La più frequente è indubbiamente la cosiddetta traduzione parola per parola, cioè quella che si basa sull’assunto per cui fra il testo di partenza e quello di arrivo esiste una corrispondenza uno a uno. Ma l’errore più grande sta proprio in questo presupposto. Se così fosse, le prime frasi che impariamo per interagire in inglese quando incontramo qualcuno – “Come ti chiami?”, “Da dove vieni?” e “Quanti anni hai?” – dovrebbero suonare più o meno così: *How do you call yourself?, *From where do you come? e *How many years do you have? e non, come direbbe comunemente un madre lingua e chiunque abbia appreso un po’ di inglese: What’s your name?, Where are you from? e How old are you?

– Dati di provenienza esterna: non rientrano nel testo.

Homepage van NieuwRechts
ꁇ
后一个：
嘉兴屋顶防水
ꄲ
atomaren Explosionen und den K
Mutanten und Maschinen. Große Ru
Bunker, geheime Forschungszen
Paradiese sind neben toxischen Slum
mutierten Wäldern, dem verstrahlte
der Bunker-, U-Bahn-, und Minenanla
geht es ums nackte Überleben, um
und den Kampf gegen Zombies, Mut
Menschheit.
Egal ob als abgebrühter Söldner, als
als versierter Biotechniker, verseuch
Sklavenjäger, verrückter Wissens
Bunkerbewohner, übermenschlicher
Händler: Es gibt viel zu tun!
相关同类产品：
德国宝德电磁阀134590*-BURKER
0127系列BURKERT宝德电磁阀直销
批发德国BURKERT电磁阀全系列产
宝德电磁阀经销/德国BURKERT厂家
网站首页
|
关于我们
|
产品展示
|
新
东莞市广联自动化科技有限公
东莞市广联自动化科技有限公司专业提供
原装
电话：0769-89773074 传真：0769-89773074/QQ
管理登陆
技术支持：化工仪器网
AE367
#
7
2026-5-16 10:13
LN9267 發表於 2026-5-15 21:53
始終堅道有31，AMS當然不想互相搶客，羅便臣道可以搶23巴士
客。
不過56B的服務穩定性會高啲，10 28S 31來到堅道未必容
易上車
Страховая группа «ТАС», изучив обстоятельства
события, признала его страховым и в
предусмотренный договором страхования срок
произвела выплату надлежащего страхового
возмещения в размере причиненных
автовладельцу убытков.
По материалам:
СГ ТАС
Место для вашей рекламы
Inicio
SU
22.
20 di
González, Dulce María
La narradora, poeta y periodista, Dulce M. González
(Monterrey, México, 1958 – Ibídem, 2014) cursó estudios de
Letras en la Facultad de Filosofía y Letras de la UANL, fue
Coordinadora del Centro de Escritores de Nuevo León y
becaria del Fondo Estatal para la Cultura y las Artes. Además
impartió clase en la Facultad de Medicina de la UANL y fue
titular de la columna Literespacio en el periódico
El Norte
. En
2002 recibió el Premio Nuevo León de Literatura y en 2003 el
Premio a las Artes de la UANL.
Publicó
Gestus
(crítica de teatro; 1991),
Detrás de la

Le preposizioni – quelle della filastrocca di, a, da, in, con, su, per, fra, tra – sono fra le parole più insidiose. Basterebbe aprire un buon dizionario per rendersi conto che non esiste una corrispondenza biunivoca fra una preposizione italiana e una inglese. É vero, sì, che quando diciamo “di” pensiamo immediatamente a “of” o quando diciamo “da” ci viene subito in mente “from”, ma queste associazioni automatiche sono dovute semplicemente alla maggiore frequenza con cui la preposizione italiana viene resa da quella inglese che pensiamo sia la sua traduzione.
Proviamo, per esempio, con l’aiuto della tabella riportata qui di seguito, a considerare la preposizione semplice “a” e le sue varianti articolate “alla”, “alle”, “allo”, “ai”, “agli” e “all'” che ricorrono spesso nei menù.

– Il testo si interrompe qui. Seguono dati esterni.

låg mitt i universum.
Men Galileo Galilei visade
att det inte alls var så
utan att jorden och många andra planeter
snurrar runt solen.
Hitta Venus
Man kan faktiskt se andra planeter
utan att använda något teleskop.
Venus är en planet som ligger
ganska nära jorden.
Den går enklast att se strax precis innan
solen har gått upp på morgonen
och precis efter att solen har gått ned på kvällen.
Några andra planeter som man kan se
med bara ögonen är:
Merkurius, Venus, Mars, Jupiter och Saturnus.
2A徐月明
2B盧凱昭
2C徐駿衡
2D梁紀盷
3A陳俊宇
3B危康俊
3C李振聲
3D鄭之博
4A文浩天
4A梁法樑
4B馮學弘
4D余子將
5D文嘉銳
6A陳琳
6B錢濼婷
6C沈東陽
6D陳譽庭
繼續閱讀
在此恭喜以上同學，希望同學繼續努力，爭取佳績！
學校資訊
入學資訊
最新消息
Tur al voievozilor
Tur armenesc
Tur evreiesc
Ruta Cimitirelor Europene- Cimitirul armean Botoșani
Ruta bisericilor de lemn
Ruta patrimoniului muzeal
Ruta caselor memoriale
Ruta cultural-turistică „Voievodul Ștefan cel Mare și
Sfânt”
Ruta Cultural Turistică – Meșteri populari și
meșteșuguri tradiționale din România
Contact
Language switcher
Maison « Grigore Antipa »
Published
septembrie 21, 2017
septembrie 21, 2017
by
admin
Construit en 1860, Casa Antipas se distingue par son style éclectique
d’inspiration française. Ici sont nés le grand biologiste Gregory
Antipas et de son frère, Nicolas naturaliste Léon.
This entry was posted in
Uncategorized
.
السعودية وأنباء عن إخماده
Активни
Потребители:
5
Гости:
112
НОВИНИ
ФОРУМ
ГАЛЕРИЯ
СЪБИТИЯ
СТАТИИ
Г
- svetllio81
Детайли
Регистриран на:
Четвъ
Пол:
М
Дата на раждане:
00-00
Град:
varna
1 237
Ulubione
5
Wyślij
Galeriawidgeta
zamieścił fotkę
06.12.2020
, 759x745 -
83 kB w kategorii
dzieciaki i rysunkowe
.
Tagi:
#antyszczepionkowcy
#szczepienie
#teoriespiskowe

Come si può vedere, non esiste una sola traduzione di “a”: dipende sempre dalla funzione che la preposizione possiede. Detto in altre parole, dipende dal contesto. Chi traduce si muove fra queste due polarità: da un lato deve essere orientato verso il testo di partenza (source-oriented), comprendendo non solo la lingua italiana e la microlingua della nostra cucina, ma dall’altro non può certamente trascurare il punto di vista del cliente straniero e l’esigenza della fruibilità del testo tradotto (target-oriented), cioè deve considerare il retroterra enogastronomico del turista, il che include anche ciò che quest’ultimo mediamente non conosce dei nostri piatti.

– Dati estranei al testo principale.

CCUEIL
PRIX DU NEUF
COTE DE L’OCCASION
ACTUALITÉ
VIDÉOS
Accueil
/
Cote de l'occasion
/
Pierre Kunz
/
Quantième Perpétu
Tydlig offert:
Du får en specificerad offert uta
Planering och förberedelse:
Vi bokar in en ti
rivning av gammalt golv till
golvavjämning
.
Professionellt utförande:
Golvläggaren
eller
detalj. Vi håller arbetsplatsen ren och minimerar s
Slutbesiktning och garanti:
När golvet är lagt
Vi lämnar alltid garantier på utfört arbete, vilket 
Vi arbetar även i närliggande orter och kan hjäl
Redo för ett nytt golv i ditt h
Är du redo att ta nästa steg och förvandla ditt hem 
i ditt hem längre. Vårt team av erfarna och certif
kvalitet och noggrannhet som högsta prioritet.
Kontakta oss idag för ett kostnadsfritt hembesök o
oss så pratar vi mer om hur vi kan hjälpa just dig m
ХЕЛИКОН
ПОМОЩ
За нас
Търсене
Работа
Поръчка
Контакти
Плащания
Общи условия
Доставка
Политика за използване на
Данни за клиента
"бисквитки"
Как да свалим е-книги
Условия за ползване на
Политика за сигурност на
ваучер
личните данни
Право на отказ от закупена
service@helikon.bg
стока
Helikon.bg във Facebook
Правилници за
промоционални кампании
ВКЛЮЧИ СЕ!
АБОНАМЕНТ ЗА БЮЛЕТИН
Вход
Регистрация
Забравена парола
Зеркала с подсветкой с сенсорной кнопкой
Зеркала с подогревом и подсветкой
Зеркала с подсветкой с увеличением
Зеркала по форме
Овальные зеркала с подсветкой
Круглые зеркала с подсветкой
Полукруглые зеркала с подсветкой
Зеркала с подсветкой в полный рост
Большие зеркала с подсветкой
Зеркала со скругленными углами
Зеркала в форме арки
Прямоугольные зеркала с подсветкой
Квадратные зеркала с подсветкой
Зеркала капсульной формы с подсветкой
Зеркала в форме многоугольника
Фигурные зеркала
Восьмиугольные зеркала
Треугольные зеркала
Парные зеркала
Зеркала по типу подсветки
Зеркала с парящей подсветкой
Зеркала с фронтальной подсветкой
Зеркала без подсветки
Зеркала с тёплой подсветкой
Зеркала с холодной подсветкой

Se torniamo alla tabella, fornita a titolo puramente esemplificativo, possiamo vedere come in alcuni casi può essere utile – e talvolta perfino necessario – integrare la traduzione di un piatto con l’aggiunta degli ingredienti o con una descrizione più dettagliata, ovvero con una parafrasi, nel caso in cui i rimandi culturali della lingua di partenza debbano essere esplicitati per facilitare la comprensione da parte del destinatario.
Possiamo inoltre osservare che in molti casi la parola italiana non viene tradotta perchè è entrata nel lessico dell’inglese come, per esempio, pizza, spaghetti, penne, linguine, fettuccine, ravioli, gnocchi, lasagne, risotto, minestrone, zucchini, mozzarella, parmigiano, ricotta, mascarpone, prosciutto, salame, pancetta, espresso, cappuccino, americano, gelato, tiramisù, cannoli, panna cotta, spritz, prosecco, limoncello e grappa. E l’elenco si va sempre più allungando per il prestigio di cui gode la cucina italiana nel mondo.
A questo punto potrebbe essere interessante provare a vedere come aiutare il turista straniero a conoscere alcuni piatti tipici delle nostre zone, in modo che non faccia concidere la cucina italiana con spaghetti “bolog-nese” e pizza “margarita”.
Trattandosi di piatti regionali, anche con nomi dialettali, la descrizione è d’obbligo e la traduzione alla lettera si ridurrebbe a un mero esercizio filologico. Quel che conta è che il ristoratore, o chi per lui redige il menù in lingua straniera, tenga sempre presente il prodotto che si sta offrendo, ma anche le caratteristiche del fruitore ultimo, ovvero che non finisca per essere lost in translation (perso nella traduzione), ma si sappia proporre come l’oste (= colui che ospita) nella transazione.